* [Requirement]: Can you give the lines of the entries below as a JSON list of strings, one string per line, with blank lines left out?

* [Provided data]:
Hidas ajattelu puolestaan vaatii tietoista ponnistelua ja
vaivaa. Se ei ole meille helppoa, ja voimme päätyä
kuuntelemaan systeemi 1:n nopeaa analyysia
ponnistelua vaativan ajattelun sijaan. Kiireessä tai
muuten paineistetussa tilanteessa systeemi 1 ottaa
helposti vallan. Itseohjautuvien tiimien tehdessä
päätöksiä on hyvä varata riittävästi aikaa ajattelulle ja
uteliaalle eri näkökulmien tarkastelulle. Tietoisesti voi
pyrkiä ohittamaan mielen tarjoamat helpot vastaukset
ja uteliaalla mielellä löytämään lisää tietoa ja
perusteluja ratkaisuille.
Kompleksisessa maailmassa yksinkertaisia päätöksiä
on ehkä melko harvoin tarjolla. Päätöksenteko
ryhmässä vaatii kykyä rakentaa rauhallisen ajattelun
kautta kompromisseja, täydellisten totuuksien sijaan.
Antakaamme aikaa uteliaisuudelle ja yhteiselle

* [The answer]:
[
  "Hidas ajattelu puolestaan vaatii tietoista ponnistelua ja",
  "vaivaa. Se ei ole meille helppoa, ja voimme päätyä",
  "kuuntelemaan systeemi 1:n nopeaa analyysia",
  "ponnistelua vaativan ajattelun sijaan. Kiireessä tai",
  "muuten paineistetussa tilanteessa systeemi 1 ottaa",
  "helposti vallan. Itseohjautuvien tiimien tehdessä",
  "päätöksiä on hyvä varata riittävästi aikaa ajattelulle ja",
  "uteliaalle eri näkökulmien tarkastelulle. Tietoisesti voi",
  "pyrkiä ohittamaan mielen tarjoamat helpot vastaukset",
  "ja uteliaalla mielellä löytämään lisää tietoa ja",
  "perusteluja ratkaisuille.",
  "Kompleksisessa maailmassa yksinkertaisia päätöksiä",
  "on ehkä melko harvoin tarjolla. Päätöksenteko",
  "ryhmässä vaatii kykyä rakentaa rauhallisen ajattelun",
  "kautta kompromisseja, täydellisten totuuksien sijaan.",
  "Antakaamme aikaa uteliaisuudelle ja yhteiselle"
]